• [Given text]
Purpose of the Study:

  • To investigate the role of Notch3 acetylation in T-cell leukemia.
  • To identify the enzymes regulating Notch3 acetylation and its functional consequences.

Main Methods:

  • Utilized HDAC inhibitors (HDACi) and a non-acetylatable Notch3 mutant (K/R 1692-1731).
  • Assessed Notch3 ubiquitination, degradation, protein expression, and transcriptional activity in vitro and in vivo.
  • Evaluated the effect of HDACi and Notch3 mutants on T-cell proliferation and leukemia growth in Notch3 transgenic mice.

Main Results:

  • Identified lysines 1692 and 1731 of Notch3 as targets for acetylation by p300 and deacetylation by HDAC1.
  • Demonstrated that Notch3 acetylation promotes its ubiquitination and proteasomal degradation.
  • Showed that HDACi treatment leads to Notch3 hyperacetylation, decreased Notch3 levels, and impaired downstream signaling.
  • Observed inhibition of Notch3-induced T-cell proliferation and leukemia growth by HDACi.

Conclusions:

  • Notch3 acetylation/deacetylation is a critical regulatory switch controlling Notch3 stability and signaling.
  • Targeting Notch3 acetylation with HDAC inhibitors offers a potential therapeutic strategy for Notch3-driven T-cell acute lymphoblastic leukemia.

• [Given data]

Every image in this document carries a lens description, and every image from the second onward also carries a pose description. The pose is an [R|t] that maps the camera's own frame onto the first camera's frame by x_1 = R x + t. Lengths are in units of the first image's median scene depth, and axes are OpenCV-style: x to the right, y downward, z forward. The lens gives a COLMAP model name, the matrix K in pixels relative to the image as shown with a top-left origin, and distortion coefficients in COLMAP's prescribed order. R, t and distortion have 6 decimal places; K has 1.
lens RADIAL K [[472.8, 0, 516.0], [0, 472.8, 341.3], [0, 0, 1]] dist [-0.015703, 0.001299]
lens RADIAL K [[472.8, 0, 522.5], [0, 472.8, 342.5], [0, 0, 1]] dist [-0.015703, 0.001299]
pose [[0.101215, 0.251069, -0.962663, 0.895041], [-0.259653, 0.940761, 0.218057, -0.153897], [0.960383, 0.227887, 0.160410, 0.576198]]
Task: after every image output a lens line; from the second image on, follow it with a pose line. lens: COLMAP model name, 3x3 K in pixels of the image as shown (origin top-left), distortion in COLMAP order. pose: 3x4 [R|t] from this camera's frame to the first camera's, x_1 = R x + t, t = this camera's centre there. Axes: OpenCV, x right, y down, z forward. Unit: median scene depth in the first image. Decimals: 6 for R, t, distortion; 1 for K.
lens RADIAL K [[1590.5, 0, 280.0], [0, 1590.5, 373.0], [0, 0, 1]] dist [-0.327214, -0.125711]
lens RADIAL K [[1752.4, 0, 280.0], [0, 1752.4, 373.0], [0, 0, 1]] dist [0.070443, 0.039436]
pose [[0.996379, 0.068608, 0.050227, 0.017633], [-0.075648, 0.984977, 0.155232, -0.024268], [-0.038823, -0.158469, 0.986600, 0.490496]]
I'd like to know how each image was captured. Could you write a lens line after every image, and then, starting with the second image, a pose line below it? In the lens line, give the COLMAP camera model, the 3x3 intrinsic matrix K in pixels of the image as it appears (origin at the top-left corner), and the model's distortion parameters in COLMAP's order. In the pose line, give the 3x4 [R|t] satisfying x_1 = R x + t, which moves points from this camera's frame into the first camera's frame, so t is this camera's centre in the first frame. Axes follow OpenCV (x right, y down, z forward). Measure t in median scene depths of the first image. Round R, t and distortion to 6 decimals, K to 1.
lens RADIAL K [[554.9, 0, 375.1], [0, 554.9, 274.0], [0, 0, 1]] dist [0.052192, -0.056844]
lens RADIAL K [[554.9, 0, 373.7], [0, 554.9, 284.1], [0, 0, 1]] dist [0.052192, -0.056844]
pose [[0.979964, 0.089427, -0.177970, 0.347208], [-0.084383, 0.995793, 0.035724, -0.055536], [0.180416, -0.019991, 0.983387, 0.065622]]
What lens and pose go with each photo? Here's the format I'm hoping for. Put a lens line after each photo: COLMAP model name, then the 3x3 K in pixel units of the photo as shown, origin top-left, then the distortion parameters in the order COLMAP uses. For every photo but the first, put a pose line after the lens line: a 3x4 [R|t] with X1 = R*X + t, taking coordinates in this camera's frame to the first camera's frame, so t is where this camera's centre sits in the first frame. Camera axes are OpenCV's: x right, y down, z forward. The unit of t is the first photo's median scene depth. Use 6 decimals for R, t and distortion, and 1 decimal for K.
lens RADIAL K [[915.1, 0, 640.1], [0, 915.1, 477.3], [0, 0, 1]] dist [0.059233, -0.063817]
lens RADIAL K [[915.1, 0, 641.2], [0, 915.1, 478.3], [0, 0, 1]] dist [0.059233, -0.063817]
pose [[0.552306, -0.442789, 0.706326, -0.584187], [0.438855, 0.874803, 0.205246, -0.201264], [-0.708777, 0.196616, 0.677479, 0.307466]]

• [Task requirements]
• a. In one to three sentences, explain why treatment with HDAC inhibitors lowers Notch3 levels, according to the Notch3 acetylation summary.
• b. From the Notch3 acetylation summary, transcribe the part that opens with the words containing "Purpose of the" and closes with "its functional consequences.", keeping every character unchanged.

• [Set of answers]
• a. HDAC inhibitor treatment leads to Notch3 hyperacetylation. Notch3 acetylation promotes its ubiquitination and proteasomal degradation. The hyperacetylated Notch3 is therefore broken down more, which decreases its levels.

• b.
Purpose of the Study:

  • To investigate the role of Notch3 acetylation in T-cell leukemia.
  • To identify the enzymes regulating Notch3 acetylation and its functional consequences.